As knickers gradually became unrecognizable from their original form, they adopted a new name in the US. By the end of the 1920s, women’s underwear was referred to as “panties”, a term originally used as a diminutive of “pants” (much in the same way that knickers originated as a term). Despite this change, use of the term ‘knickers’ remains prevalent in the UK and New Zealand. The full-coverage panty briefs style continued to change in accordance with contemporary silhouettes and hemlines, but most modern styles would not appear until the 1960s, following the development of more daring clothing fashions (namely the miniskirt) and changing societal views of the female body.

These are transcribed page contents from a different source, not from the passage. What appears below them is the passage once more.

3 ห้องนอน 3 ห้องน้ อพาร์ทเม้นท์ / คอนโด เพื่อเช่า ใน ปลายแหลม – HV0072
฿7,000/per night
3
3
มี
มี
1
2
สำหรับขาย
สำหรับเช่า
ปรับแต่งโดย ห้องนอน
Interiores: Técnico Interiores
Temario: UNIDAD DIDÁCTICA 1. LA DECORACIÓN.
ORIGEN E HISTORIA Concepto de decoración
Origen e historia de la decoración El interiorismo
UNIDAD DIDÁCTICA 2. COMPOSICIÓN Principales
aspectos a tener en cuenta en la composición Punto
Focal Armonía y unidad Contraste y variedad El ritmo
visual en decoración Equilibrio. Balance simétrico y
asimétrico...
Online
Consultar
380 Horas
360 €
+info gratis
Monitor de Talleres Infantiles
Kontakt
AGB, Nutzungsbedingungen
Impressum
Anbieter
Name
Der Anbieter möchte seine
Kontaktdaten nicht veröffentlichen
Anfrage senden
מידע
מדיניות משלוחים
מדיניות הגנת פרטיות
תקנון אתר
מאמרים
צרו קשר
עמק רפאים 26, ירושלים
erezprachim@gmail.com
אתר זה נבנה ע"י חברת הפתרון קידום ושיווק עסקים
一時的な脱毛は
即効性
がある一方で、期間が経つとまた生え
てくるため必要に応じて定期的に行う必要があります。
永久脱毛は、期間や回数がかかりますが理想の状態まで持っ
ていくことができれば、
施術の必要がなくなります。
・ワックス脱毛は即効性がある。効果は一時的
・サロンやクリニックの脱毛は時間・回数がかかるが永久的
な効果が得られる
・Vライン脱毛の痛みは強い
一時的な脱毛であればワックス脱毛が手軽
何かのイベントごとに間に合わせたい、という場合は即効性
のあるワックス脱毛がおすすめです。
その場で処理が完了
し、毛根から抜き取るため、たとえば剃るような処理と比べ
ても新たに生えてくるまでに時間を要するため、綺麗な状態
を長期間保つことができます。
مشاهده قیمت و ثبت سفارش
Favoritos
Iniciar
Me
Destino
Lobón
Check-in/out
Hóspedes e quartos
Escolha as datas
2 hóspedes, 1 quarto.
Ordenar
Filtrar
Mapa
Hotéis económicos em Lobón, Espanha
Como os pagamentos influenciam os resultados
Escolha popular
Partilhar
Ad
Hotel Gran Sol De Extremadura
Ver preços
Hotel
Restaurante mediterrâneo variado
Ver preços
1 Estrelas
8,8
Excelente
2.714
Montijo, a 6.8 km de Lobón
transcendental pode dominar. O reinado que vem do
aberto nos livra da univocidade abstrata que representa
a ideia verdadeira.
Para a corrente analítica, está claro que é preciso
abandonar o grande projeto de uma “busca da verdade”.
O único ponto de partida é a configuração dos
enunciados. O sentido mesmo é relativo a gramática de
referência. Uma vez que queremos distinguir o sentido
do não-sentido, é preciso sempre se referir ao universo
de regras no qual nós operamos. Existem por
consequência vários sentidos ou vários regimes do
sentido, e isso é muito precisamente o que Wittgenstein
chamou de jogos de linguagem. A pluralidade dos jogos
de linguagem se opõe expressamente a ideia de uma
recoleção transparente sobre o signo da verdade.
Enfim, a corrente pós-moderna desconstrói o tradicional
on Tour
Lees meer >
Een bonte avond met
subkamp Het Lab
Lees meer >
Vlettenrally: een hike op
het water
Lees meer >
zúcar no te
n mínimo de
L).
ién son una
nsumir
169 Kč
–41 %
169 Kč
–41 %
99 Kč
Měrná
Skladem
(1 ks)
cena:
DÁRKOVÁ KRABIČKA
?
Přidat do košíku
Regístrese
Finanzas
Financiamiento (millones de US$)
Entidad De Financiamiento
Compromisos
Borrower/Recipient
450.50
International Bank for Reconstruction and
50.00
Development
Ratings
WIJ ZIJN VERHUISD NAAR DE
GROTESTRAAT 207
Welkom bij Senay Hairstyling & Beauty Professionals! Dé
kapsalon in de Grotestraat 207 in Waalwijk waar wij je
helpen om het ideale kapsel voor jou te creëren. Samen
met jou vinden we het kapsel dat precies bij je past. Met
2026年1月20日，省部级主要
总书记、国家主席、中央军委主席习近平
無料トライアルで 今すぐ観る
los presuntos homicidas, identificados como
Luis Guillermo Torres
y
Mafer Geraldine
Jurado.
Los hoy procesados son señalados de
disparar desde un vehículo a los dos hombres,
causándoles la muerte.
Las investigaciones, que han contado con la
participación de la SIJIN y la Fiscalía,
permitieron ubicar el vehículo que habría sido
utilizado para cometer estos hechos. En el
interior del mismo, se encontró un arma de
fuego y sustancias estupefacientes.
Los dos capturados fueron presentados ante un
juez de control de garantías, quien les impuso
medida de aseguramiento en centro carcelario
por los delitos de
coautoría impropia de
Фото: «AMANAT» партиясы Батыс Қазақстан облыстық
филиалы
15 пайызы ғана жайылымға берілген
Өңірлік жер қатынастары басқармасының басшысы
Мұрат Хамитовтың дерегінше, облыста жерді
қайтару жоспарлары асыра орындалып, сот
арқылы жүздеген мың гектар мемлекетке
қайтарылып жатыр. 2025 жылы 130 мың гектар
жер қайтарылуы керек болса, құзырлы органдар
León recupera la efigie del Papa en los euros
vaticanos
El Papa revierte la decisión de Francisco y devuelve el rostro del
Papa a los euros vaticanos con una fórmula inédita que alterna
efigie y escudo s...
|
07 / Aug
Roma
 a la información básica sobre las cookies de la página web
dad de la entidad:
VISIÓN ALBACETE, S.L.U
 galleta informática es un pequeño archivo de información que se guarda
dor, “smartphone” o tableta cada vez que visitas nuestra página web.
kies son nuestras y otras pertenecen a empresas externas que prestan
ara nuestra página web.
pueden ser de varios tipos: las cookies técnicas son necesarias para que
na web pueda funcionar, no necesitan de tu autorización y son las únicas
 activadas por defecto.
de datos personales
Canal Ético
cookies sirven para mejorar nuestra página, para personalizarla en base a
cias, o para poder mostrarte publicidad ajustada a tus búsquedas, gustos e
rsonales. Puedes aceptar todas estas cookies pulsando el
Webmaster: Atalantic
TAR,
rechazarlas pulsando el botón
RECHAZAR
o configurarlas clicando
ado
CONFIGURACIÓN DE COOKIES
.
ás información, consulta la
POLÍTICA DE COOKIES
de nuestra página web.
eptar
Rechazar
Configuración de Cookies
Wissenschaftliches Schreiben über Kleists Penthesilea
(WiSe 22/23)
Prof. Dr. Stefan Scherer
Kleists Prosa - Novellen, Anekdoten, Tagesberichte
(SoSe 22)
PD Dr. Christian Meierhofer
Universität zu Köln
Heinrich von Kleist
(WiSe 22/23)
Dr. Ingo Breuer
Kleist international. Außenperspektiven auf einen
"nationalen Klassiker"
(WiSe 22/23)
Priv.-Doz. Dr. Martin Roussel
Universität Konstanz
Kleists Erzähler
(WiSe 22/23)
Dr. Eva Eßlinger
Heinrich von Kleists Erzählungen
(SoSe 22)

 Panties are divided into various types based on such criteria as amount of rear coverage, width at the sides and height at which they are worn. These categories are not necessarily distinct and usage may vary somewhat among brands:

  • Briefs rise to the waist, or just below the navel, and have full coverage in the rear.
    • Classic (or full brief) features sides that extend below the hip.
    • High-cut (or French cut) is designed with sides that are somewhat narrower.
    • Boyleg (or boyshorts) are styled after men’s briefs and may have short legs extending below the crotch.
    • Control panties (or control briefs) are special and designed to offer support whilst giving a slimmer appearance. This type usually contains a stretch material such as spandex and may extend above the waist.
  • Hipsters are similar to briefs, but are worn lower down the body, with the waistband around the hips.
  • Bikinis sit at hip level, like the Hipsters, but the fabric of the side sections is narrower. With the string bikini type, the side sections disappear altogether and the waistband consists of only string-like material; also, the rear coverage of the bikini is not as concealing as the design of the brief. Bikini is the most widely worn style amongst women worldwide.
  • Tangas provide full rear coverage, but the waistband is reduced to a narrow strip at the sides.
  • Thongs have a waistband similar to tangas, but the rear coverage is not as full. The crotch is extended to the back of the wearer and a narrow strip of fabric fits between the buttocks, becoming wider towards the top.
  • The G-string is a thong with virtually no rear coverage and the narrow strip at the back extends to the waistband. This type exposes the vast majority of the buttocks.

Panties are made of a variety of materials and fabrics, including satin, silk, PVC, cotton, nylon, mesh, lace, rawhide, leather, latex, lycra, and polyester. Construction typically consists of two pieces (front and rear) that are joined by seams at the crotch and sides; an additional gusset is often in the crotch, with the waistband and leg-openings made from elastic.


Terminology Of Pantie - Pantie Terminology

In countries such as the United Kingdom (UK), Ireland, South Africa, and occasionally in other Commonwealth nations such as New Zealand, panties are often referred to as “knickers”. In Australia, they are usually called “undies”. The term is not generally used in the United States (US) and Canada, where “panties” is usually favored. In the UK, the term “pants” is also used for both men and women’s underwear (not to be confused with the North American usage of pants, which refer to what both Americans and the British call “trousers”).


When wearing stockings, panties are worn over the garter belt, as this makes it possible to remove the garment. When wearing pantyhose or bodysuits, women may also wear panties underneath.